Gwitt v. Foss
Decision Date | 03 April 1925 |
Docket Number | No. 93.,93. |
Citation | 203 N.W. 151,230 Mich. 8 |
Parties | GWITT v. FOSS et al. |
Court | Michigan Supreme Court |
OPINION TEXT STARTS HERE
Error to Circuit Court, Bay County; Saml. G. Houghton, Judge.
Action by Ignatius Gwitt, a minor, by Mary Gwitt, his next friend, against Edgar H. Foss and others. Judgment for plaintiff, and defendants bring error. Affirmed, on condition of remittitur.
Argued before McDONALD, C. J., and CLARK, BIRD, SHARPE, MOORE, STEERE, FELLOWS, and WIEST, JJ. Weadock & Weadock, of Saginaw, for appellants Edgar H. Foss and Edith Hope Foss.
M. L. Courtright, of Bay City, for appellant Walter I. Foss.
Henderson & Patterson, of Bay City, for appellee.
Plaintiff sustained an injury resulting in the loss of his left arm just below the elbow, while working in defendants' box factory in Bay City at about midnight on May 22, 1923. He had verdict and judgment for $6,166. While there are many assignments of error, they may be conveniently discussed under a few headings.
= = =
# Set of tasks
a – According to the Gwitt v. Foss opinion above, how much was the plaintiff's verdict and judgment?
b – Repeat the part of the Gwitt v. Foss opinion above word for word, starting with "Argued before McDONALD, C." and going on through "Walter I. Foss.".
= = =
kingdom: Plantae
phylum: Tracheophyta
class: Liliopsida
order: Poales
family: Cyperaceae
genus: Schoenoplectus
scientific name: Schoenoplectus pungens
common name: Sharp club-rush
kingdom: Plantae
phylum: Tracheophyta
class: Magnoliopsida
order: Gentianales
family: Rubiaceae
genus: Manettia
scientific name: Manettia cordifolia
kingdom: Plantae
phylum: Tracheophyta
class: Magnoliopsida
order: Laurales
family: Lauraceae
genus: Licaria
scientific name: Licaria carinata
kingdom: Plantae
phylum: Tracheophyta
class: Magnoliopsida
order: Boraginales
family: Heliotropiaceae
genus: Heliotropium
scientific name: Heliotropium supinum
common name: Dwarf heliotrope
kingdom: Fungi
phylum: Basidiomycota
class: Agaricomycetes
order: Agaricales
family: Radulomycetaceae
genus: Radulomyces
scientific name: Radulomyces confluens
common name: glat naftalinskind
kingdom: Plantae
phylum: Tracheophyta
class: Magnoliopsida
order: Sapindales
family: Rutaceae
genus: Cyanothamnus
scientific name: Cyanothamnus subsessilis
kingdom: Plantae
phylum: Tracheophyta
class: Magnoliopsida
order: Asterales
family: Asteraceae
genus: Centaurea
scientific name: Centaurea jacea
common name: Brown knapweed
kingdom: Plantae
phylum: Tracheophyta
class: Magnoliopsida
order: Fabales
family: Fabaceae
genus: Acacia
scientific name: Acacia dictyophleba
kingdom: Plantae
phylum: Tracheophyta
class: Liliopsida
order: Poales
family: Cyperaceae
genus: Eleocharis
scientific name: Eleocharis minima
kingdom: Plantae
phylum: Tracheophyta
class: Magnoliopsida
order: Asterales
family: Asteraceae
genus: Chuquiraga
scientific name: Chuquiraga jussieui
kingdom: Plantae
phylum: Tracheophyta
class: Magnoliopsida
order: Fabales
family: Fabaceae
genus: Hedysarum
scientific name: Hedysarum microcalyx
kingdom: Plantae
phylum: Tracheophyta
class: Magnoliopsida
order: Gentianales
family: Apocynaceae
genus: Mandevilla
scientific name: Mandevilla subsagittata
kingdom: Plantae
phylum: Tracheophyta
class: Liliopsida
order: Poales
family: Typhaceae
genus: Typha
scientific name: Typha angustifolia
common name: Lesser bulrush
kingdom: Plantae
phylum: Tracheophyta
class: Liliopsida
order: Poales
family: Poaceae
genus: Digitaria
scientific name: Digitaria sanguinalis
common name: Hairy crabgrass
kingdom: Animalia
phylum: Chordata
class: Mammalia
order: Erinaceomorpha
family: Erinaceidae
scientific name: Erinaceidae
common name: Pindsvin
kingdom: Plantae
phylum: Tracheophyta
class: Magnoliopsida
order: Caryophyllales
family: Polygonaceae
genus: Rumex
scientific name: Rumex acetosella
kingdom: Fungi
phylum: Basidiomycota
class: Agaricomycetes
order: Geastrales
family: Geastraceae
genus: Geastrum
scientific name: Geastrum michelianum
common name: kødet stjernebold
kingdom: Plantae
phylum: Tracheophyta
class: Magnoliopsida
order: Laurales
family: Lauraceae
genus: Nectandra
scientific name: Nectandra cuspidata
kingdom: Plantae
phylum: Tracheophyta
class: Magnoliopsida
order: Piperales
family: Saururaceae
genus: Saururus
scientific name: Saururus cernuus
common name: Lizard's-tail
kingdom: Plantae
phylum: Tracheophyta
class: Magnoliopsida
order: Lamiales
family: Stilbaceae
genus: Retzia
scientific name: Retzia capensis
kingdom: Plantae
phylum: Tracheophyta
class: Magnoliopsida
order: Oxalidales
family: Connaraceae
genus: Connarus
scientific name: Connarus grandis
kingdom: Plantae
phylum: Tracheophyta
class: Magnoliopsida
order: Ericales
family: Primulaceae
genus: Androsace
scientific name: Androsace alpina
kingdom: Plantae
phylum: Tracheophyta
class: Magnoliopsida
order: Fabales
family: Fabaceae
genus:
= = =
# Solutions below
a – $6,166

b –
Argued before McDONALD, C. J., and CLARK, BIRD, SHARPE, MOORE, STEERE, FELLOWS, and WIEST, JJ. Weadock & Weadock, of Saginaw, for appellants Edgar H. Foss and Edith Hope Foss.
M. L. Courtright, of Bay City, for appellant Walter I. Foss.